### THE DATA ###

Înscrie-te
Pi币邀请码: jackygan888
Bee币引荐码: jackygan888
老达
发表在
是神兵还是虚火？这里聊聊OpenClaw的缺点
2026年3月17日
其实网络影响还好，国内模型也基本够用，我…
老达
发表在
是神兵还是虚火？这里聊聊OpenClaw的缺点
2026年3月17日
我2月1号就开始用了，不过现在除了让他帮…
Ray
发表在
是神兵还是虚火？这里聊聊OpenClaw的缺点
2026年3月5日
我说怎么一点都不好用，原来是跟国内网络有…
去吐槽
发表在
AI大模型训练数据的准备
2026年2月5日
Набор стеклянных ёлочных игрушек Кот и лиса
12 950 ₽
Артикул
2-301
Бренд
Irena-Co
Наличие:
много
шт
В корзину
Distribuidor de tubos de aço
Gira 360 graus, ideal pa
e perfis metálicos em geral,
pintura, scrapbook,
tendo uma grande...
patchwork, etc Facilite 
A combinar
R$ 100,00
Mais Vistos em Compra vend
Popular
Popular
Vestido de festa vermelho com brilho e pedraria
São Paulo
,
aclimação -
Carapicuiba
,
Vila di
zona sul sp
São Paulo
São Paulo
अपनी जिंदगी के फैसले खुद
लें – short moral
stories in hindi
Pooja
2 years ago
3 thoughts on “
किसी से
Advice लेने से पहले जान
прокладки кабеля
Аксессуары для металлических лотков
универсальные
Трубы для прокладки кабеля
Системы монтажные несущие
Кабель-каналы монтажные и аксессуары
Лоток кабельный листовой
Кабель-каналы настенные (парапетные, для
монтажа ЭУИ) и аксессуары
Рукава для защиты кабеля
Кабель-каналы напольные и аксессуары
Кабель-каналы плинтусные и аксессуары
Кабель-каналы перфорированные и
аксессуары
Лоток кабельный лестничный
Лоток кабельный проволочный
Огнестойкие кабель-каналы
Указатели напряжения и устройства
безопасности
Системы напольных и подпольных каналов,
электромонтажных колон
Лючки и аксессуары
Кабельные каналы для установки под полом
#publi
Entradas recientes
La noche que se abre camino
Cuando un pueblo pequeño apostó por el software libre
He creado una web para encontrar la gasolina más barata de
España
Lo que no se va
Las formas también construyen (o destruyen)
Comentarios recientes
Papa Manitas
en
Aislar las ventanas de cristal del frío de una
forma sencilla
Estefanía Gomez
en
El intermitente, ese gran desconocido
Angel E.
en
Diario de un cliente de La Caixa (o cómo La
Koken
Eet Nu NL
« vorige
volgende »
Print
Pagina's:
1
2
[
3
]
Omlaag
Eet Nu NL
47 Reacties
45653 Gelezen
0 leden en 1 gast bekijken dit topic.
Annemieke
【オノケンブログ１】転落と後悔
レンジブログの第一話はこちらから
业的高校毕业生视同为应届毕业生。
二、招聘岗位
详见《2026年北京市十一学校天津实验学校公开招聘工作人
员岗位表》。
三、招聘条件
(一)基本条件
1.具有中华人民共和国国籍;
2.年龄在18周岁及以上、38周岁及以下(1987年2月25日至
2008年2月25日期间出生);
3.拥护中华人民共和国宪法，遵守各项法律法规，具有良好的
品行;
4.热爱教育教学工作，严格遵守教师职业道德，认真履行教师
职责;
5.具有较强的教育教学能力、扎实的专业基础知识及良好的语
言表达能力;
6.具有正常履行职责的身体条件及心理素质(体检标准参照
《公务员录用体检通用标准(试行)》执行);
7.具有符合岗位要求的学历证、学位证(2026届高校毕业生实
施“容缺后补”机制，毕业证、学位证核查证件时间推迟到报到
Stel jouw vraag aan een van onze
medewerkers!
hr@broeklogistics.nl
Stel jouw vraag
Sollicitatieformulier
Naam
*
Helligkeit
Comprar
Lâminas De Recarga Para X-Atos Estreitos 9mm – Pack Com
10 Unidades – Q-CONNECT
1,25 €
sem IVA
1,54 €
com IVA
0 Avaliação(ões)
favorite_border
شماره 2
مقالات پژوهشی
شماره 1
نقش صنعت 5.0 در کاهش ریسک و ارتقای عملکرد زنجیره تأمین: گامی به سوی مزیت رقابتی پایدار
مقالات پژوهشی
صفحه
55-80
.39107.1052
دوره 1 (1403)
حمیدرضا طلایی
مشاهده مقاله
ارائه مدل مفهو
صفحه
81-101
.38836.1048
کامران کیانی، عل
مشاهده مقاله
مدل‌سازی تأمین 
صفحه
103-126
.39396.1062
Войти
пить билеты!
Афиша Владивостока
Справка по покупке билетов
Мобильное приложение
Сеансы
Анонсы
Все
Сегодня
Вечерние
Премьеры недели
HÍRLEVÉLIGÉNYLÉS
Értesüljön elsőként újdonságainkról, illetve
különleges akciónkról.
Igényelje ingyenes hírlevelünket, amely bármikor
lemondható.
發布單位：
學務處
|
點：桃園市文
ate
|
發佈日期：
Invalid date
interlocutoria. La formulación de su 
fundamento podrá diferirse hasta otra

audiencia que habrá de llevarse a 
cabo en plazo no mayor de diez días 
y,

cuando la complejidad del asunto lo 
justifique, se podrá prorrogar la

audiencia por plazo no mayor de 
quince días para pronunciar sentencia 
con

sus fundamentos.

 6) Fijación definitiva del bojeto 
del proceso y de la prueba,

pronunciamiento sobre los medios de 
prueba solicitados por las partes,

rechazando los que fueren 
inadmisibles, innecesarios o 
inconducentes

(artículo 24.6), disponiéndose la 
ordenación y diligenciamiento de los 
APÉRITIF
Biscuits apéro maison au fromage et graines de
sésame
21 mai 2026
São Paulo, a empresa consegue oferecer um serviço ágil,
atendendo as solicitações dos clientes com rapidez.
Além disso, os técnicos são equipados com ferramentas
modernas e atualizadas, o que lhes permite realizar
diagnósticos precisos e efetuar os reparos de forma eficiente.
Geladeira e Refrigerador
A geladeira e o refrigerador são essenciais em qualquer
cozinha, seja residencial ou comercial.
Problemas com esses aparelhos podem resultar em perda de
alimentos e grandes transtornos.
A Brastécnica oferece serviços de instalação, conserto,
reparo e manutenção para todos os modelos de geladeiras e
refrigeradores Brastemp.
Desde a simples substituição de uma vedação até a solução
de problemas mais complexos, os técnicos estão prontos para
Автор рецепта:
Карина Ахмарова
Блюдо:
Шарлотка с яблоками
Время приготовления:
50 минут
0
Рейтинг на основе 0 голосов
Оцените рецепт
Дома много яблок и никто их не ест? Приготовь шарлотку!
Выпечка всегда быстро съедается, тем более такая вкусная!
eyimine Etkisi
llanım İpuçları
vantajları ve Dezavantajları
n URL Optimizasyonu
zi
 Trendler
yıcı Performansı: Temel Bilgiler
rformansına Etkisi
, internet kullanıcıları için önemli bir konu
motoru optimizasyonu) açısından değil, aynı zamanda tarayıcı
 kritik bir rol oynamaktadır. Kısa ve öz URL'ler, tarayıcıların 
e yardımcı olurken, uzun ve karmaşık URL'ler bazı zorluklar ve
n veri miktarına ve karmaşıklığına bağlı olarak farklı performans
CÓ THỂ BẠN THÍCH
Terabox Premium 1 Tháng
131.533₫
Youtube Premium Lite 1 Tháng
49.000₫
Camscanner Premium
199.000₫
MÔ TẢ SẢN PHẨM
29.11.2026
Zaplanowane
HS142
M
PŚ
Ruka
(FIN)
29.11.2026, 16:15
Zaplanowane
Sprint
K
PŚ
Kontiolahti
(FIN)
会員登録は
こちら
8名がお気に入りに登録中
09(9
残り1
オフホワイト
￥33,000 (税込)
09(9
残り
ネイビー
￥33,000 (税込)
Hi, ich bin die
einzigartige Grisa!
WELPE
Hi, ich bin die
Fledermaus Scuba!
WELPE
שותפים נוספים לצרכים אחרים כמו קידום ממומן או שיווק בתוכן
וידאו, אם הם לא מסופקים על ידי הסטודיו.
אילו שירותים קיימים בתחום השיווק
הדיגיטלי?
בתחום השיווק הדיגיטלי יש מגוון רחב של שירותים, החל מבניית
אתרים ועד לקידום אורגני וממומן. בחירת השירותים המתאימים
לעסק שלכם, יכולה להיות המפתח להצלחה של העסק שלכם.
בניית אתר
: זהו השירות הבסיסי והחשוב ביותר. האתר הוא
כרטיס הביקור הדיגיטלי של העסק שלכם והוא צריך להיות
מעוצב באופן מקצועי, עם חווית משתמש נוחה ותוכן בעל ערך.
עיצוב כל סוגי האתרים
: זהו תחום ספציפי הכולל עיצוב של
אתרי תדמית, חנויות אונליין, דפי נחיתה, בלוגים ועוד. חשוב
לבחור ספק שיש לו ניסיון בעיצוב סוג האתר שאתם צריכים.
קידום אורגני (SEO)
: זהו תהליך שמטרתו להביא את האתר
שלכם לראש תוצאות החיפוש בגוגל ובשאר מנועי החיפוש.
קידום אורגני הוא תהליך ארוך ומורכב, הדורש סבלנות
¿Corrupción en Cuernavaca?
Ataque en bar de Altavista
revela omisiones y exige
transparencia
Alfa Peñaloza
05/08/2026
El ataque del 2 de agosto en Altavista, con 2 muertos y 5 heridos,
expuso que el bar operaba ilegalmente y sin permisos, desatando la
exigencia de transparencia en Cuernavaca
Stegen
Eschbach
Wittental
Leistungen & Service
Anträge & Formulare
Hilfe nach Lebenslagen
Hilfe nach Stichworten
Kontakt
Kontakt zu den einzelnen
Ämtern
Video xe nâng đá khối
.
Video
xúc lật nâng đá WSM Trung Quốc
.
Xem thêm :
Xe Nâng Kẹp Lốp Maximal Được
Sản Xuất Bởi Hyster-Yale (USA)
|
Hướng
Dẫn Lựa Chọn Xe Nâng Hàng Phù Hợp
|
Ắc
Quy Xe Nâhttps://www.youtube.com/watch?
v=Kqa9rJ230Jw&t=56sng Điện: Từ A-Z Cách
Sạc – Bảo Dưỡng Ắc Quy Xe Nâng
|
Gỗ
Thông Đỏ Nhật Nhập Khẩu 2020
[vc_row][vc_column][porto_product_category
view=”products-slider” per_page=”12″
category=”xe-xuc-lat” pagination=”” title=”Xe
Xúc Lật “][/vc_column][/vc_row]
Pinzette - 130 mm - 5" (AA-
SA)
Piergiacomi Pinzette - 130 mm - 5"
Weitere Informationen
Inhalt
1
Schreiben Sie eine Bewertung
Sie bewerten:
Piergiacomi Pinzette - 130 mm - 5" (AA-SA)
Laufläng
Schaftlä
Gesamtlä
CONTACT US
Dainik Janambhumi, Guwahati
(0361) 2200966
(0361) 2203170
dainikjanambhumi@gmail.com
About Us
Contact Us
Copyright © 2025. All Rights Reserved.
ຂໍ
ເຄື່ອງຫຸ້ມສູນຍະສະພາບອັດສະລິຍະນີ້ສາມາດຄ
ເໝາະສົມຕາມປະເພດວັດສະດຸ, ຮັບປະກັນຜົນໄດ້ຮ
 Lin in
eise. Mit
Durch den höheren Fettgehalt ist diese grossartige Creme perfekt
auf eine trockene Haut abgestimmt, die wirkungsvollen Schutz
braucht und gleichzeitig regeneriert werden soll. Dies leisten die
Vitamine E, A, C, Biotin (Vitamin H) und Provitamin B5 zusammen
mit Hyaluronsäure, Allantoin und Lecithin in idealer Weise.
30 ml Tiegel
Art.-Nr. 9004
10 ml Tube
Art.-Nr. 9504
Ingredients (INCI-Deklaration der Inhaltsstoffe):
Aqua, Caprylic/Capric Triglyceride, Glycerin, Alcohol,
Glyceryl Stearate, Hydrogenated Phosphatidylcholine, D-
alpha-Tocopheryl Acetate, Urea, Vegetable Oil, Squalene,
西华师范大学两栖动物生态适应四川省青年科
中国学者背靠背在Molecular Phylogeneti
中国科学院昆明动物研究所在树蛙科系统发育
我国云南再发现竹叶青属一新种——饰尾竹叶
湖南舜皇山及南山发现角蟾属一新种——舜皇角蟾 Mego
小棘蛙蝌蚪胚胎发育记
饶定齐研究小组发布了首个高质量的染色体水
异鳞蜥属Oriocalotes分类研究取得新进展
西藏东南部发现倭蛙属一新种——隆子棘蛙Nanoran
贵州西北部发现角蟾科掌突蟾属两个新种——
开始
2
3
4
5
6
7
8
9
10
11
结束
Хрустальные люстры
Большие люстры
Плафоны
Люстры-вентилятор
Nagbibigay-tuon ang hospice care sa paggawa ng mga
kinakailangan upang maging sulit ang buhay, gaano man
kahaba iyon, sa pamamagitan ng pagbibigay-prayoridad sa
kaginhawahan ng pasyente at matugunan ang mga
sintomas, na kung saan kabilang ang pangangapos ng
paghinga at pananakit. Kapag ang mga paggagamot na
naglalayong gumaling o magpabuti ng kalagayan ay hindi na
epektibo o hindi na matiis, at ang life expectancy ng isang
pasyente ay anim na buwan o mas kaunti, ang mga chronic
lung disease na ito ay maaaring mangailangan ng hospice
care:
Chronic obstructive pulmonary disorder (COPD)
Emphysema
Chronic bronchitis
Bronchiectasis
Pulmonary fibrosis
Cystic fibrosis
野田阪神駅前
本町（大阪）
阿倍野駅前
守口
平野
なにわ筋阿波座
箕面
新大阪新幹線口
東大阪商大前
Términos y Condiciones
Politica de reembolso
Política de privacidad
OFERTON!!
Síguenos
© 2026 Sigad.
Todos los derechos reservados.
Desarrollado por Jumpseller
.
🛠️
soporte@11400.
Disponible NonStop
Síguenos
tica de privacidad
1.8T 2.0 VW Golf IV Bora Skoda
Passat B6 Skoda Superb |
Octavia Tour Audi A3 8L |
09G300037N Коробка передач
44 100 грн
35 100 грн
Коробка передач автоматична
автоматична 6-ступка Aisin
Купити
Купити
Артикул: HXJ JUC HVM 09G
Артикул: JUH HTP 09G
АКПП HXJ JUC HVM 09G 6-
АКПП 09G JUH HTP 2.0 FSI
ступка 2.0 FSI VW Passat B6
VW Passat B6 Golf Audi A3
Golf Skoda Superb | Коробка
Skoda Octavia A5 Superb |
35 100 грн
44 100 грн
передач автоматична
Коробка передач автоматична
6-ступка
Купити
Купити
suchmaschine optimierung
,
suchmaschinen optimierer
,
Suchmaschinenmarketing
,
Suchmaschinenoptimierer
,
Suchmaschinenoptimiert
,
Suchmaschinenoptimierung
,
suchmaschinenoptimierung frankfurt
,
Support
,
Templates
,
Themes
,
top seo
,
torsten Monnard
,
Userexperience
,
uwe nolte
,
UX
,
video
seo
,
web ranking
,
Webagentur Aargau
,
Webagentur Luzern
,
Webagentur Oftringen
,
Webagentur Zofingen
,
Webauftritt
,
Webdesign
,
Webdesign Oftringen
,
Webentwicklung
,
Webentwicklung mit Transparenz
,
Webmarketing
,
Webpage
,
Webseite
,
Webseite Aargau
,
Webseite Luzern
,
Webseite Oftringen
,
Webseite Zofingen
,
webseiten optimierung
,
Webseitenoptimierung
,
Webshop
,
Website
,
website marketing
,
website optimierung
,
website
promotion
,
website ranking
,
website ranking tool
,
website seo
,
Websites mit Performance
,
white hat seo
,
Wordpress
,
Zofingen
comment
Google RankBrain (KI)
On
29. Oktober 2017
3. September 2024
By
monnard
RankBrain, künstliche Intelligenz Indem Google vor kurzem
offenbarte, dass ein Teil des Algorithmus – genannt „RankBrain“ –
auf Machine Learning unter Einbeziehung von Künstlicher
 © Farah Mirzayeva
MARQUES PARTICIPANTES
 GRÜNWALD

###

WHAT YOU ARE ASKED TO DO =
Copy word for word the lines of the records beginning with the line that contains "pronunciamiento sobre los medios de" and ending with the line that contains "inconducentes", including both of those lines.

ANSWER BOX =
pronunciamiento sobre los medios de 
prueba solicitados por las partes,

rechazando los que fueren 
inadmisibles, innecesarios o 
inconducentes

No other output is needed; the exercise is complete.